(EXTRACT TO READ Opens)

So there’s no right answer, similar to how much sleep one should get on a nightly basis. It depends on the individual and their lifestyle. There’s no point forcing down 8 glasses of water when someone weights 95 pounds and are inactive.
• Diet Soda Is Good For You – We know that regular soda is bad, but think that diet pop is okay since it has the word “diet” in it. A single can of soda can average 150 calories, while a diet soda usually has zero.
So no calories in your body means that there’s no weight gain, this is how those who enjoy drinking soda justify their consumption. Just doesn’t work that way however. Regardless of how good it tastes, diet soda is extremely bad for you.
What diet soda does is it messes with your metabolism. What drinking just one can does is it increases what’s known as the metabolic syndrome by close to 35% percent.
There are verifiable studies which prove that diet sodas are directly linked to certain diseases as well. It’s also found to have high acidic pH levels, while causing decay in teeth enamel.
There are numerous other studies and not one of them supports that there’s any benefit of drinking diet soda. So it’s recommended that you replace any type of soda with drinks which are less harmful.
• All Nuts Contain Too Much Fat – This is also a misunderstanding, but partially true as well. Nuts do contain a lot of fat, but most of them are the “good” fats which our bodies need.
These are the healthy fats which offers a lot of benefits to our bodies since they primarily contain the all important Omega-3 Fatty Acids.
Omega 3 is well known and proven to protect us from diseases such as, arthritis, high “bad” cholesterol, diabetes, heart disease, along with many other health symptoms.
Nuts also contain a dietary fiber which offers additional health benefits, which includes helping the body to digest food better while controlling blood sugar. The good fats such as Omega 3 are recommended and necessary.

(EXTRACT TO READ Closes)
(INFORMATION GIVEN Opens)

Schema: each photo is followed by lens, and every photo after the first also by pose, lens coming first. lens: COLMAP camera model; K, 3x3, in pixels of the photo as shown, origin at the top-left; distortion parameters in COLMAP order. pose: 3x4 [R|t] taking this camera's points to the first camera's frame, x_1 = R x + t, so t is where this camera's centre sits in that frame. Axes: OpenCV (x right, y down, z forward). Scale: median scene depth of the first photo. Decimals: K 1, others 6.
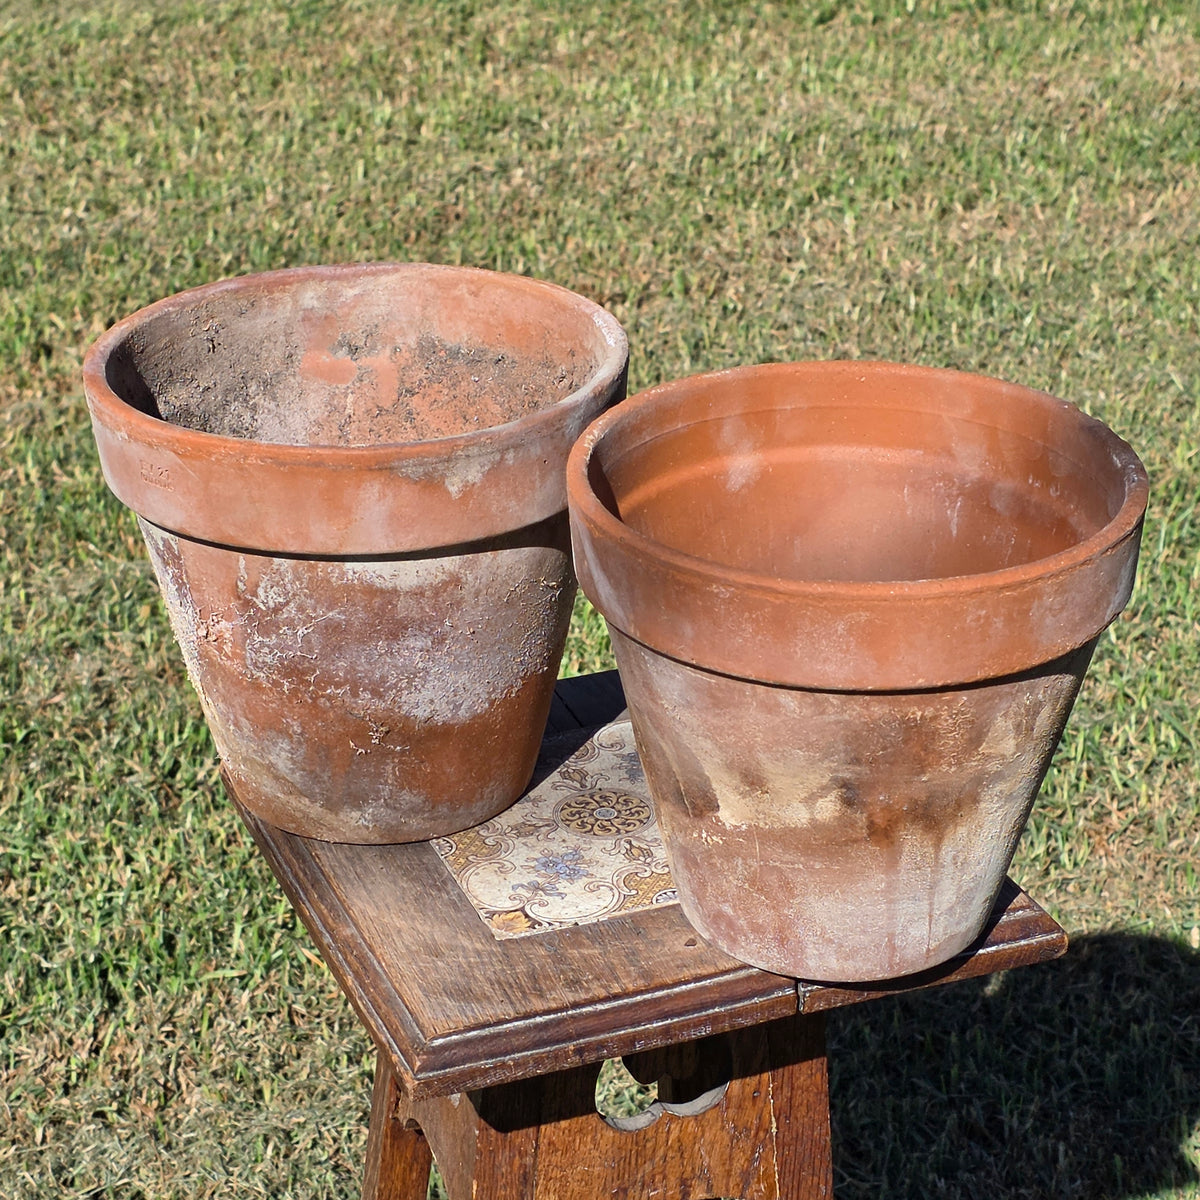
lens RADIAL K [[2982.5, 0, 600.0], [0, 2982.5, 600.0], [0, 0, 1]] dist [0.301067, -1.028904]
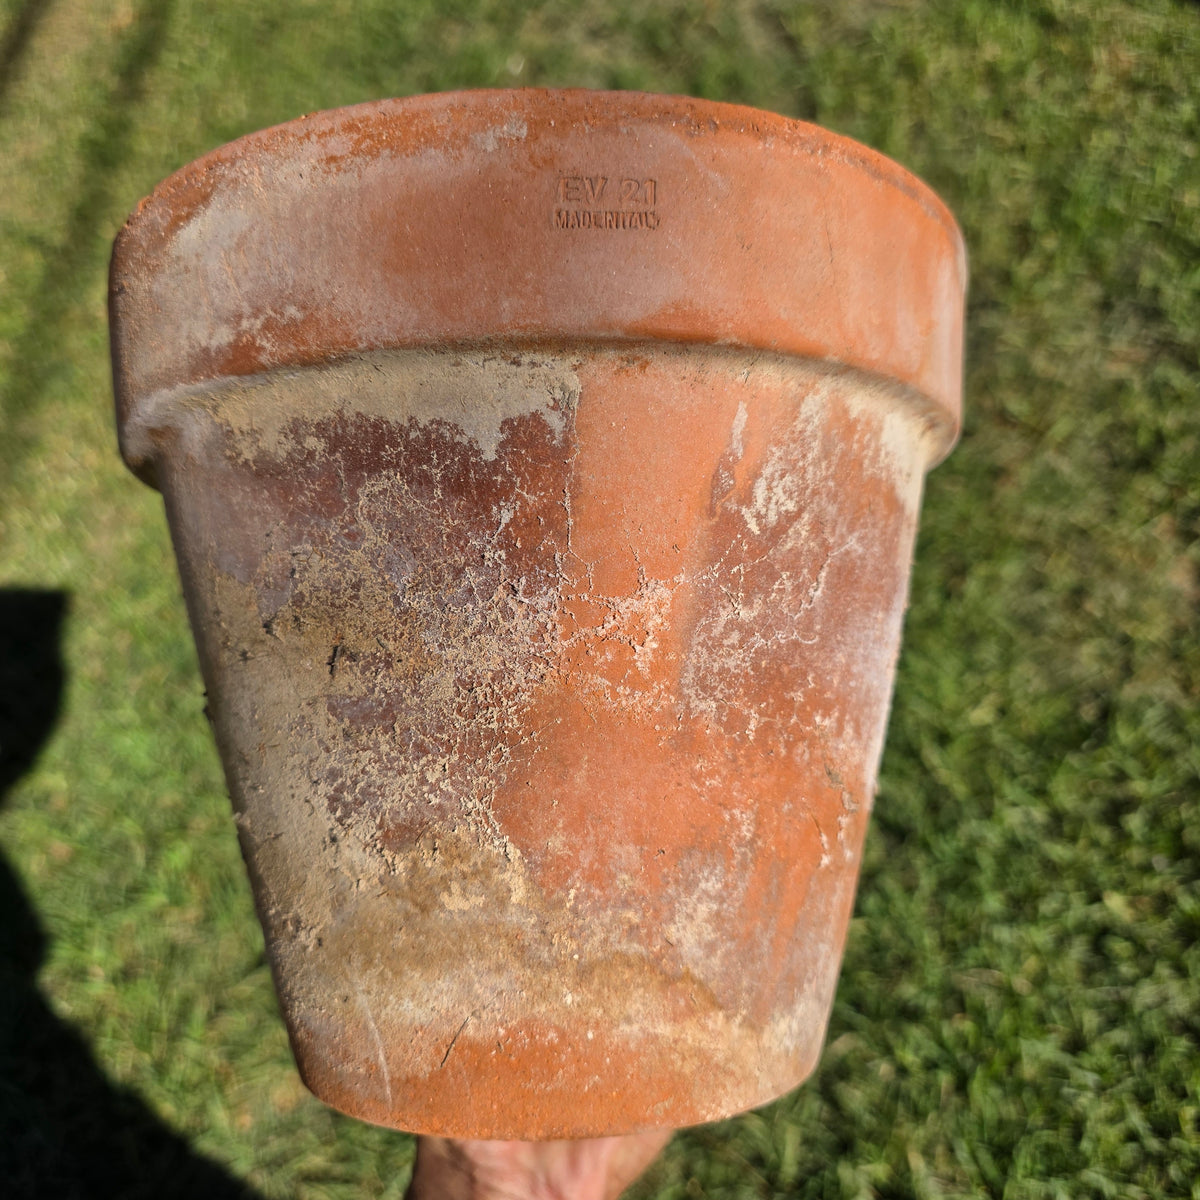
lens RADIAL K [[1123.6, 0, 600.0], [0, 1123.6, 600.0], [0, 0, 1]] dist [-0.000123, -0.013839]
pose [[0.640490, 0.092010, 0.762435, -0.276278], [0.342525, 0.854352, -0.390844, 0.078759], [-0.687349, 0.511485, 0.515688, 0.942167]]
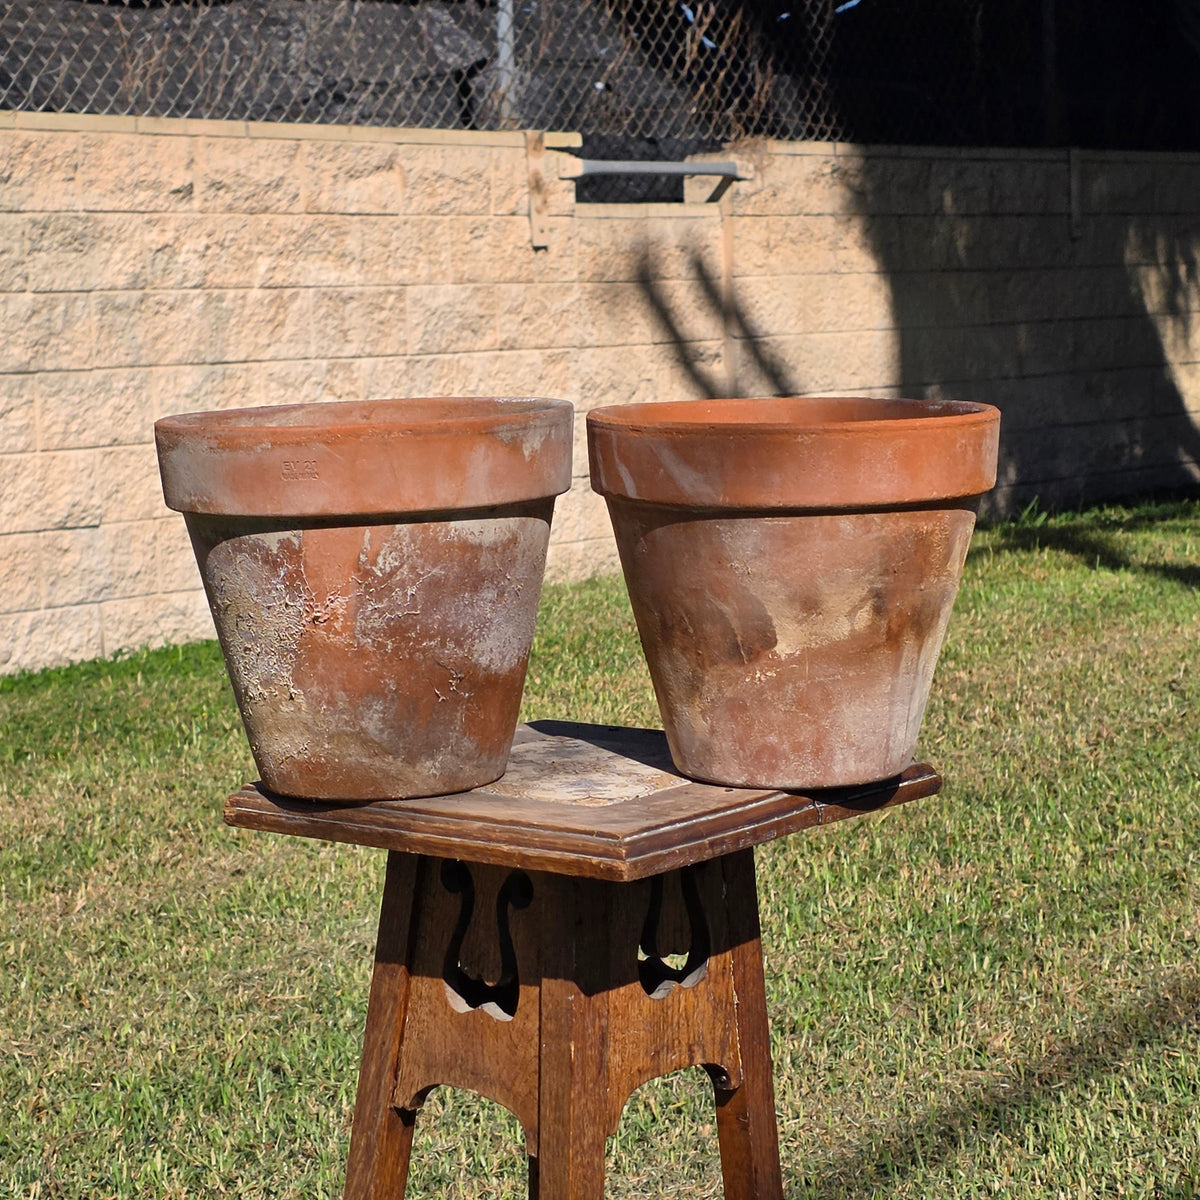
lens RADIAL K [[2926.8, 0, 557.0], [0, 2926.8, 599.3], [0, 0, 1]] dist [0.289154, -0.598718]
pose [[0.882898, -0.081356, 0.462463, -0.633754], [0.222260, 0.939968, -0.258962, 0.357937], [-0.413632, 0.331424, 0.847978, -0.086272]]
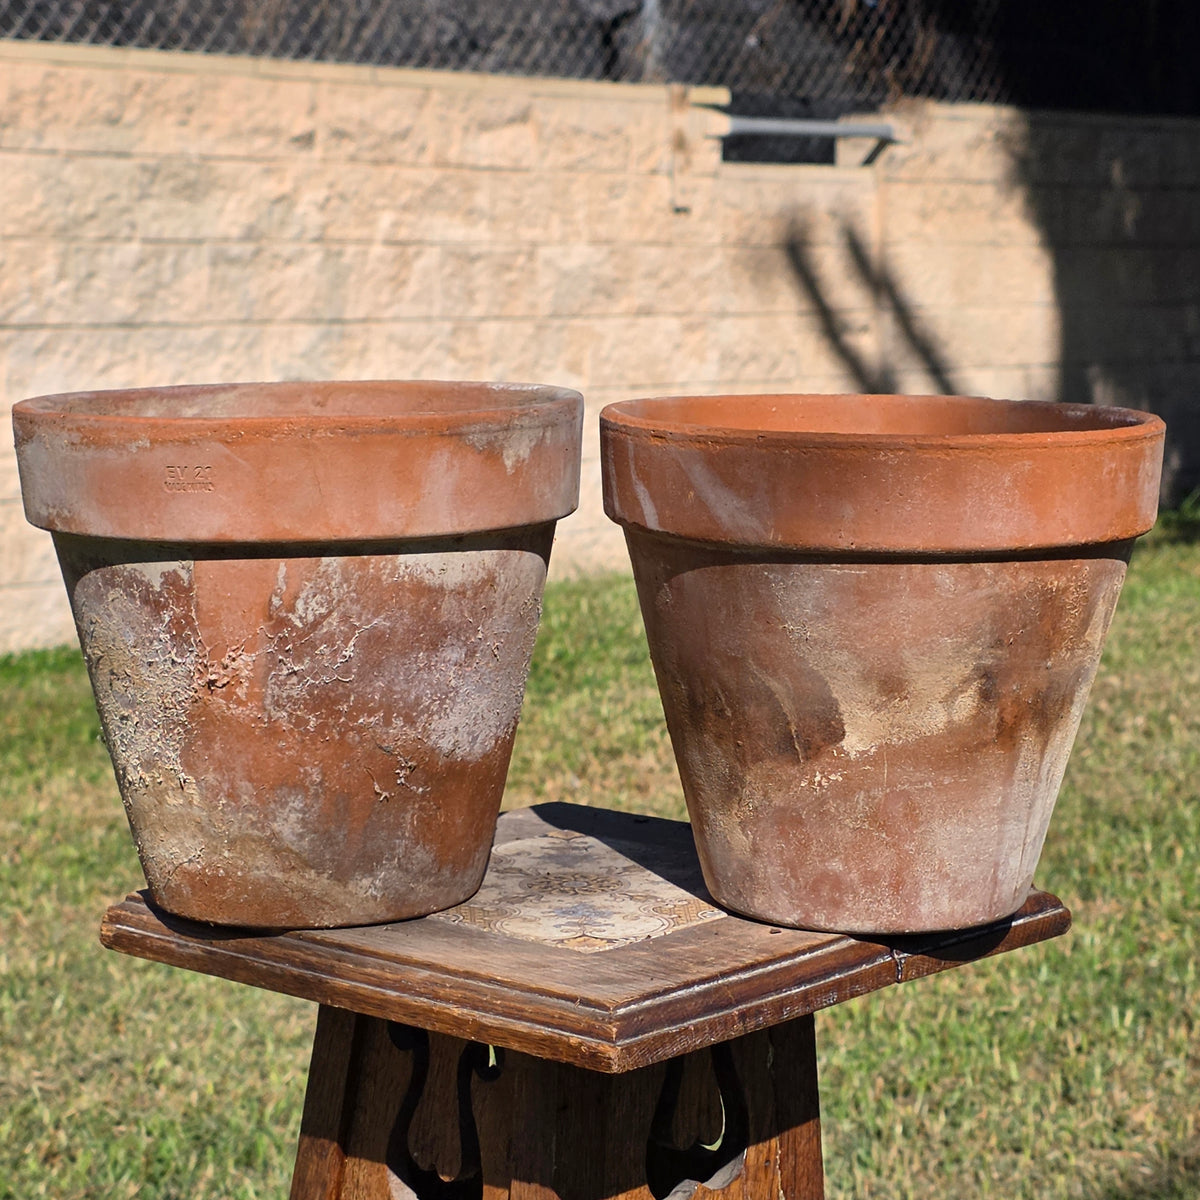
lens RADIAL K [[2982.5, 0, 600.0], [0, 2982.5, 600.0], [0, 0, 1]] dist [0.301067, -1.028904]
pose [[0.900174, -0.057935, 0.431661, -0.434561], [0.183986, 0.948920, -0.256320, 0.253498], [-0.394762, 0.310152, 0.864852, 0.164381]]
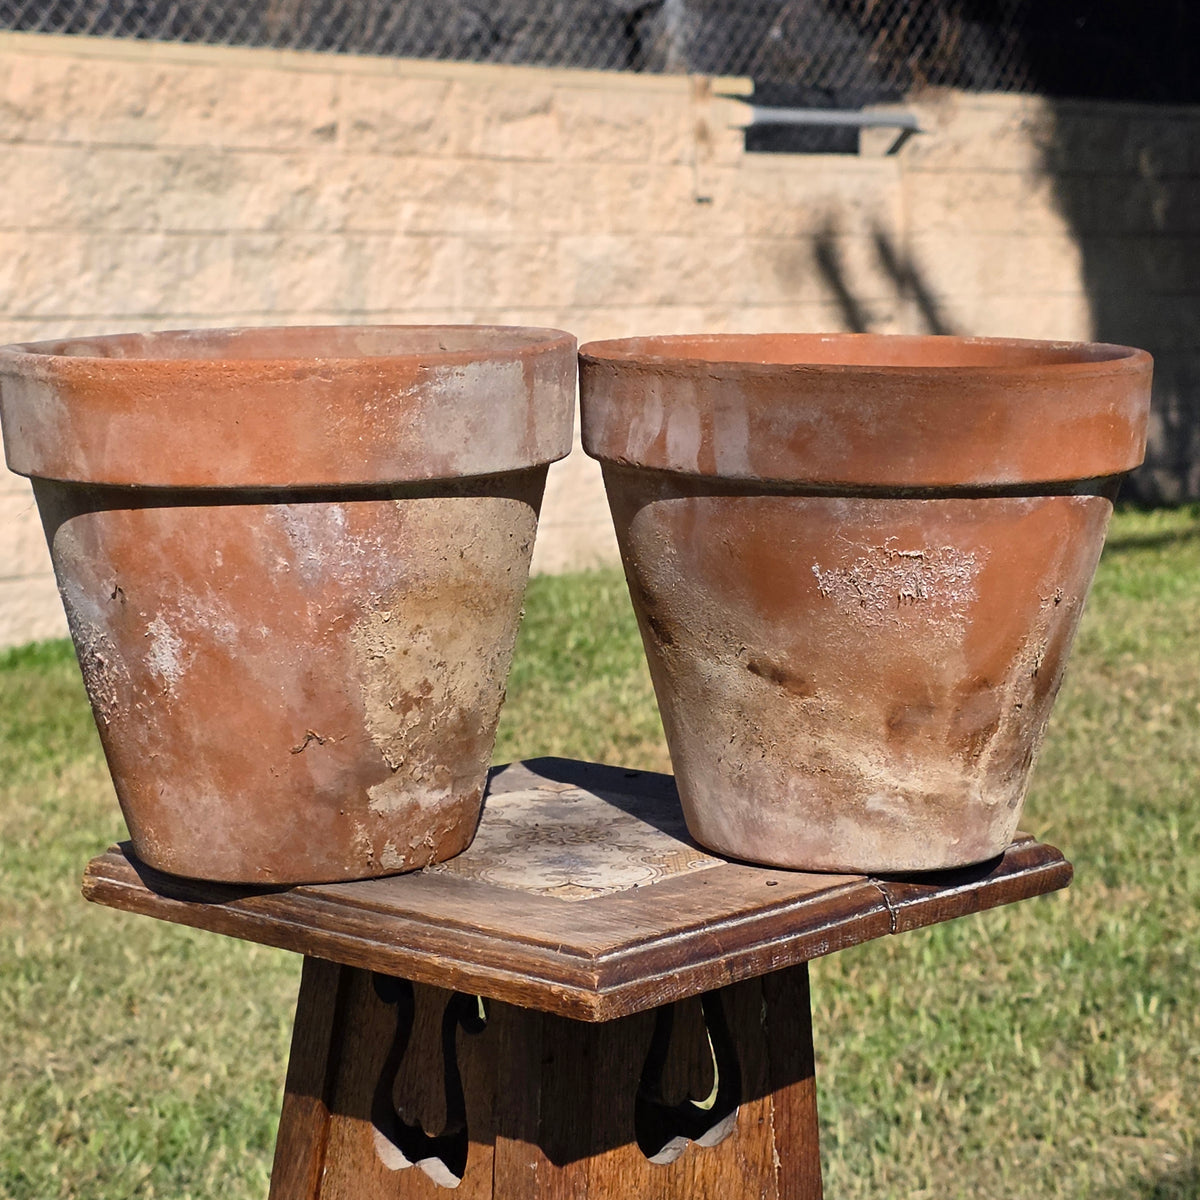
lens RADIAL K [[2984.5, 0, 544.3], [0, 2984.5, 563.9], [0, 0, 1]] dist [0.288557, -0.948791]
pose [[0.911609, -0.054418, 0.407440, -0.415237], [0.177776, 0.945900, -0.271422, 0.267218], [-0.370627, 0.319864, 0.871965, 0.182098]]
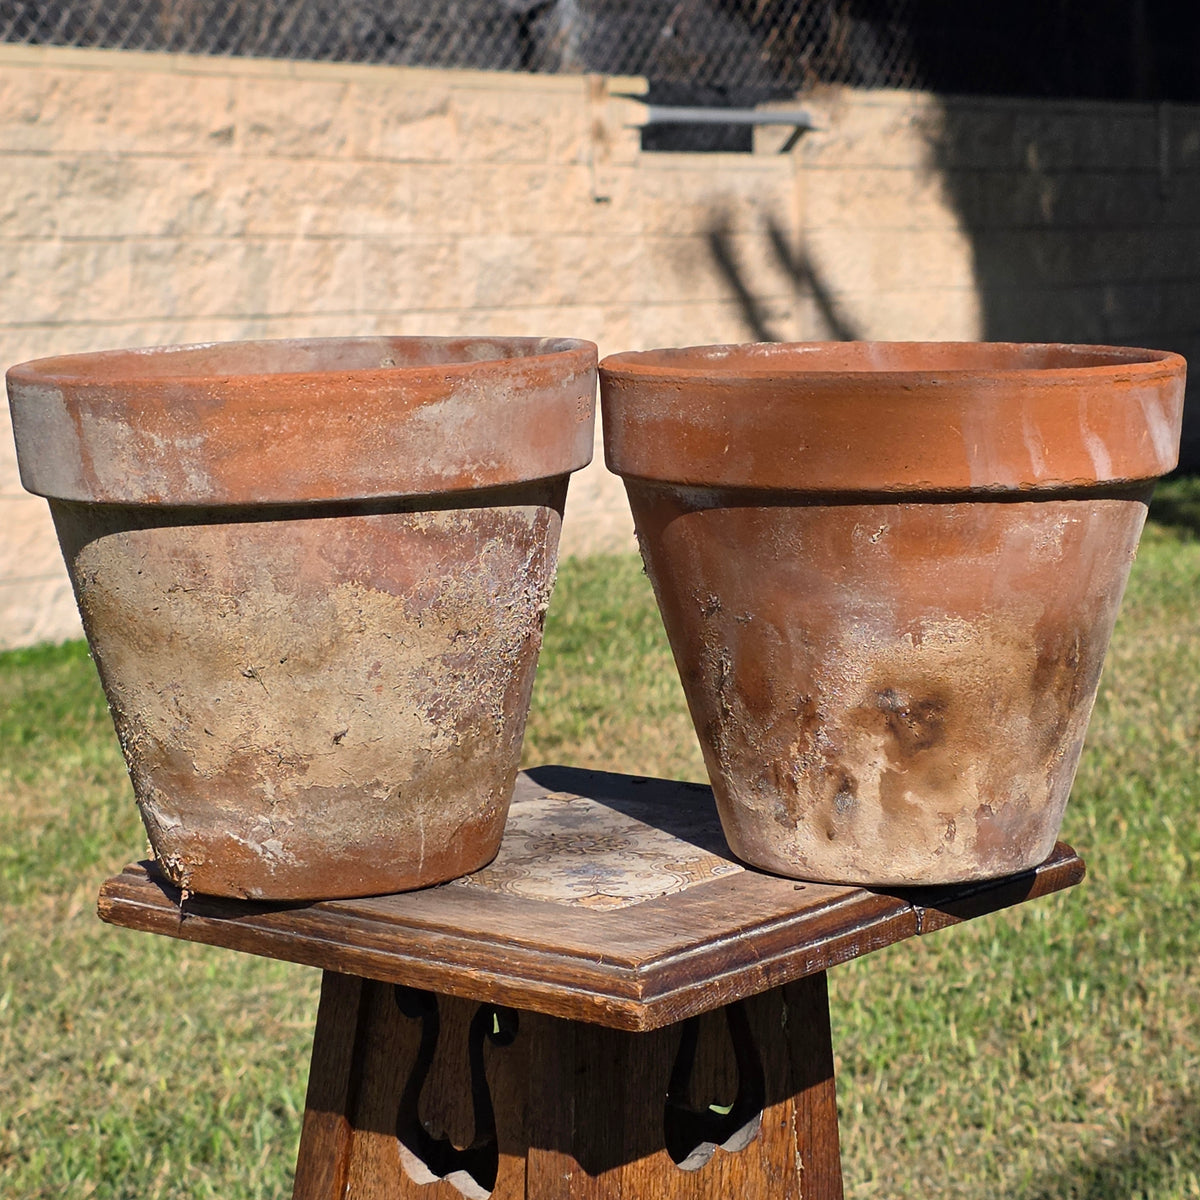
lens RADIAL K [[2983.5, 0, 584.3], [0, 2983.5, 567.0], [0, 0, 1]] dist [0.299574, -1.030902]
pose [[0.889431, -0.073045, 0.451194, -0.451843], [0.209731, 0.942311, -0.260887, 0.256341], [-0.406109, 0.326671, 0.853441, 0.195952]]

(INFORMATION GIVEN Closes)

**TASKS TO PERFORM**.
[1] Which diseases does the passage on diet myths say Omega 3 protects us from? List every one it names.
[2] Write out the passage on diet myths between "So there’s no" and "bad for you.", inclusive.
[3] According to the passage on diet myths, how many calories does a single can of regular soda average?

**SOLVED PROBLEMS**.
[1] Arthritis, high "bad" cholesterol, diabetes, heart disease

[2]
So there’s no right answer, similar to how much sleep one should get on a nightly basis. It depends on the individual and their lifestyle. There’s no point forcing down 8 glasses of water when someone weights 95 pounds and are inactive.
• Diet Soda Is Good For You – We know that regular soda is bad, but think that diet pop is okay since it has the word “diet” in it. A single can of soda can average 150 calories, while a diet soda usually has zero.
So no calories in your body means that there’s no weight gain, this is how those who enjoy drinking soda justify their consumption. Just doesn’t work that way however. Regardless of how good it tastes, diet soda is extremely bad for you.

[3] About 150 calories.